Войдя в город, мистер Джонс и прекрасная его спутница направились прямо в гостиницу, которая показалась им на взгляд наилучшей. Джонс велел слуге показать комнату и стал подниматься по лестнице, но в эту минуту растрепанная красавица, поспешно за ним следовавшая, была остановлена хозяином, крикнувшим:
– Эй, куда еще эта рвань лезет? Прошу покорнейше остановиться.
Но Джонс таким повелительным голосом загремел сверху: «Позвольте этой даме пройти!» – что хозяин тотчас же убрал руки, и дама со всех ног побежала в отведенную комнату.
Джонс поздравил ее с благополучным прибытием и удалился, пообещав прислать хозяйку с платьем. Бедная женщина сердечно поблагодарила его за доброту и сказала, что надеется скоро снова его увидеть, чтобы отблагодарить еще лучше. Во время этого короткого разговора она старательно прикрывала руками свою белую грудь, потому что Джонс не мог удержаться и взглянул на нее украдкой два раза, хотя и принимал всевозможные предосторожности, чтобы не оскорбить свою спутницу.
Случилось так, что наши путешественники выбрали своим местопребыванием гостиницу, пользовавшуюся превосходной репутацией, где обыкновенно останавливались по пути в Бат добродетельные ирландские леди и многие девицы того же сорта из Северной Англии. Поэтому хозяйка ни в коем случае не допустила бы под своей крышей предосудительных сношений. И точно, все такие непотребства настолько грязны и заразительны, что пятнают самые невинные места, где они совершаются, сообщая славу дурного или подозрительного заведения всем домам, где только их терпят.
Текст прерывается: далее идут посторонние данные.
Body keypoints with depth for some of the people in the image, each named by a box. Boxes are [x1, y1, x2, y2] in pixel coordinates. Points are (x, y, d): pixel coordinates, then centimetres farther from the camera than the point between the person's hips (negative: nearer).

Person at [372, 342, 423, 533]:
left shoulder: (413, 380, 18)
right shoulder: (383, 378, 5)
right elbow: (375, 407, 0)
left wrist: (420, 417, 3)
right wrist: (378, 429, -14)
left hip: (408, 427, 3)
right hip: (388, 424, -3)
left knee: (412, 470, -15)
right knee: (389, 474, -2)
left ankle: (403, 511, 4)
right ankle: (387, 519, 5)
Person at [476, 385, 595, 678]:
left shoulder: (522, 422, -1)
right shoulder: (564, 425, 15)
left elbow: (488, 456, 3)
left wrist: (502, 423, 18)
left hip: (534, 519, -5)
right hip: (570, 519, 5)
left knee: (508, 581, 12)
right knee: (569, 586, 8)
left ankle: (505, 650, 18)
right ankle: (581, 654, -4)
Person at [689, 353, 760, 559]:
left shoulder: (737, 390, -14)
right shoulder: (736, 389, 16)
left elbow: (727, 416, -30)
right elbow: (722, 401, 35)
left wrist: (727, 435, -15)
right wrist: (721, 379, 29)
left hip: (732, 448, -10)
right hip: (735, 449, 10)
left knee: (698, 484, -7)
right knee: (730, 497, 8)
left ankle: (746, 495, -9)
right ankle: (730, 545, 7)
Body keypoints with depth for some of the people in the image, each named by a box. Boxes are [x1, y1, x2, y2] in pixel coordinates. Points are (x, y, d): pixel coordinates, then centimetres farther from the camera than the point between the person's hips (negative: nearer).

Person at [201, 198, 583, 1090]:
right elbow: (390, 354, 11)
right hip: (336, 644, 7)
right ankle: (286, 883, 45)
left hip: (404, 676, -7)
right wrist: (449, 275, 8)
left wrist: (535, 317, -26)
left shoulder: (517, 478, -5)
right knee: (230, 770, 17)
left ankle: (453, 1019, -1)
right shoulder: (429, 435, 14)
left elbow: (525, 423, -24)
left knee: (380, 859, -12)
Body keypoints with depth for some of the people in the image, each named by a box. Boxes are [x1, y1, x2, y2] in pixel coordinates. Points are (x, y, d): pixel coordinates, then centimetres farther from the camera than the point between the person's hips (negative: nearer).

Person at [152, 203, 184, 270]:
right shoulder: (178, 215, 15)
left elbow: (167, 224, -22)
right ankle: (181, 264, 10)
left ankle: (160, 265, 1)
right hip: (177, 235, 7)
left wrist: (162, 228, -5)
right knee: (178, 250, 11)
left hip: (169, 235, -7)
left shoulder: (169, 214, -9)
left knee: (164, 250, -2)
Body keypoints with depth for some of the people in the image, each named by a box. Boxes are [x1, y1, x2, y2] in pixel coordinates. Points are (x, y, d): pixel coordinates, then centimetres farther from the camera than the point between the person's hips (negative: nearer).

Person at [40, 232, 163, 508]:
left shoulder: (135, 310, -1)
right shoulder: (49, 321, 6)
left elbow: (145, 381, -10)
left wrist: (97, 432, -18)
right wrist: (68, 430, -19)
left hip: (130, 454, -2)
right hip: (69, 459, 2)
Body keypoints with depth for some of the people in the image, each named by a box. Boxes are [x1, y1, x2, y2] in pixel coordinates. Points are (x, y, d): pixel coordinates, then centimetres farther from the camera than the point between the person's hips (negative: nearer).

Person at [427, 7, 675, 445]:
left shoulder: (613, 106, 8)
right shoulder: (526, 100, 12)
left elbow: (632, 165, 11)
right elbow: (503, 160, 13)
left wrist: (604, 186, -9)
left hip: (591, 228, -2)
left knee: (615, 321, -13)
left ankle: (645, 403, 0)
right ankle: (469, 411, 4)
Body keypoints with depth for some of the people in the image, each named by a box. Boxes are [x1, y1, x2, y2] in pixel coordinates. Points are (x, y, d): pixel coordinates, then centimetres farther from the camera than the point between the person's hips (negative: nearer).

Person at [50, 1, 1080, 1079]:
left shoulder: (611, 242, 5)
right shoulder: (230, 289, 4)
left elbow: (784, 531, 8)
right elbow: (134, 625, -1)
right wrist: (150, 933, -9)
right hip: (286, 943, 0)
Я не хочу этим сказать, чтобы в публичных гостиницах можно было поддерживать строгое целомудрие храма Весты. Хозяйка наша и не надеялась на такую благодать; да такой строгости не ожидала и не потребовала бы от нее ни одна из дам, о которых я говорил, или другие особы, еще более суровой нравственности.
Однако же всякий вправе не допускать в своих стенах грубого разврата и выгонять вон проституток в лохмотьях. Этого правила моя хозяйка держалась строго, и ее добродетельные постояльцы, путешествовавшие не в лохмотьях, вполне основательно могли ожидать от нее соблюдения таких минимальных приличий.
Между тем вовсе не требовалось чрезмерной подозрительности, чтобы подумать, что мистер Джонс и его оборванная спутница питают намерение заняться вещами, которые, хотя терпятся в некоторых христианских странах, не замечаются в других и практикуются во всех, однако воспрещены исповедуемой в этих странах религией столь же решительно, как убийство или другие страшные преступления. Поэтому, только что хозяйка услышала о прибытии вышеназванных особ, как немедленно начала придумывать быстрейший способ их выпроводить. На этот предмет она запаслась длинным смертоносным орудием, которым служанка в мирное время обыкновенно разрушала работу трудолюбивого паука, – выражаясь вульгарно, она схватила метлу и собиралась ринуться с ней из кухни в ту самую минуту, как к ней подошел Джонс с просьбой дать какое-нибудь платье и другую одежду, необходимую для прикрытия полуобнаженной женщины, оставшейся наверху.
Ничто не может в такой степени вывести вас из себя, ничто так не опасно для кардинальной человеческой добродетели – терпения, как просьба о каком-нибудь особенном одолжении для тех самых лиц, против которых вы пылаете гневом. По этой причине Шекспир столь искусно изобразил обращенную Дездемоной к мужу просьбу о милостях для Кассио как средство не только воспламенить его ревность, но и довести до последней степени безумия; и мы видим, что в этом случае несчастный мавр был менее способен управлять своей страстью, чем даже тогда, когда увидел свой бесценный подарок жене в руках у предполагаемого соперника. Дело в том, что мы усматриваем в такого рода просьбах оскорбление нашему разуму, которое гордость человеческая переносит с величайшим трудом.